Por Miguel Jaimes. Cuando llegaban los días de los funerales mandaban a comprar las Cuentas de pan. Eran unos paquetes con cien unidades de pancitos pálidos como las lágrimas. Eran los días antiguos cuando los hombres cargaban sus escopetas y se iban en la persecución de Rabipelados, conocidos como Faros.
Pasmados animalitos, familiares de roedores veloces capaces de dar gusto a los apetitos trasnochados con la llamada Sopa de velorio. Rico y caliente consomé en el cual cada verduras iría picadita en formas de cuadritos pequeños.
Mientras el finado era preparado en la escogencia de dos mujeres y un hombre que cumplían sus secretos bajo un ritual limpieza, pues debía llegar al cielo bañado y perfumado, uñas limpias y recién cortadas, hasta con un poco de perfumito.
Los viejos finaos se ponían muy duros, entonces en unas grandes ollas mantenían aguas hirvientes con ramas calientes, introducían sus manos y pies para enderezarlos, colocarles medias nuevas con zapatos brillantes, así unir sus dedos entre crucifijos recién comprados para que el difunto llegue con todo nuevo al cielo, pues en los velorios las viejas se reunían y criticaban.
Estos días pasaban cuando manos enviadas invitaban a caminar sobre calzadas donde los terrenales sentían miedos a pesar de andar resguardados. Era increíble llegar a funerales donde el silencio creía haber olvidado los caminos. Cuando se recordaba en medio de las carretas que había que continuar.
La escuela aún no está desierta, ese niño todavía está allí, canta y hace sus tareas retardadas, serán las que ahora haga en alguna parte de un cielo inexplorado. Cuando llegan los hermanos a ser gentiles y todos pueden volver a buscarse.

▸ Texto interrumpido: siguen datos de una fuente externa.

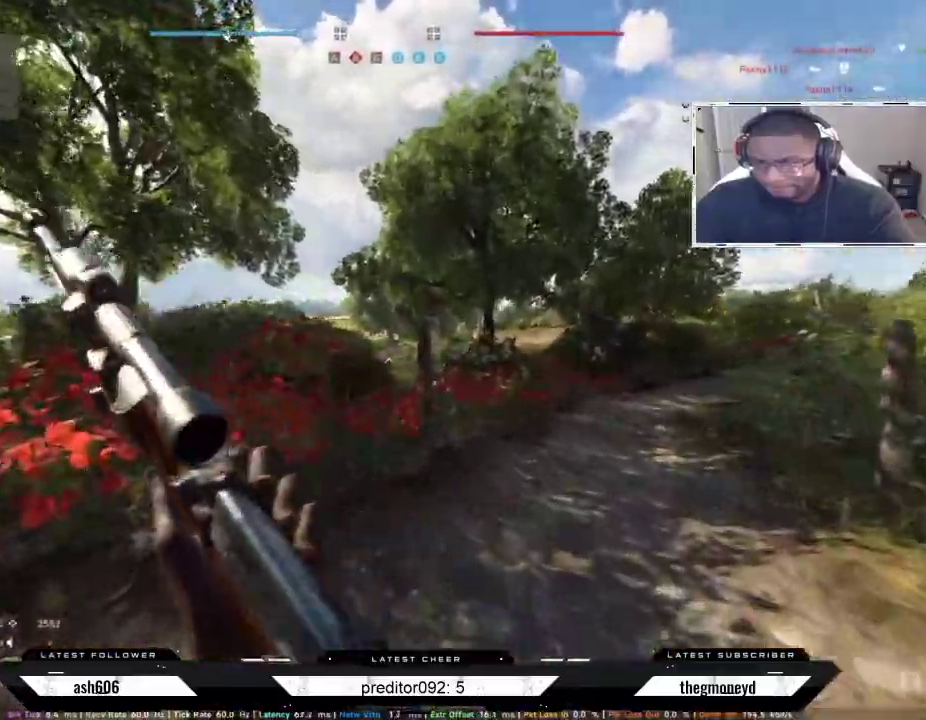
{"keys": ["d", "shift", "w"], "mouse": [], "events": [[183, "d", "down"]]}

Esos eran los grandes días de un funeral, cuando descubrían recuerdos de aprendices y se va hasta las puertas de los viejos amigos, quienes rondan esperando los toques en los postigos de los velatorios.
Son los tiempos en que los salones se abren a los grandes funerales, cuando se permiten amistades con un pedazo de música, un instante de un reciente turno y un aplauso entre bondadosos recuerdos.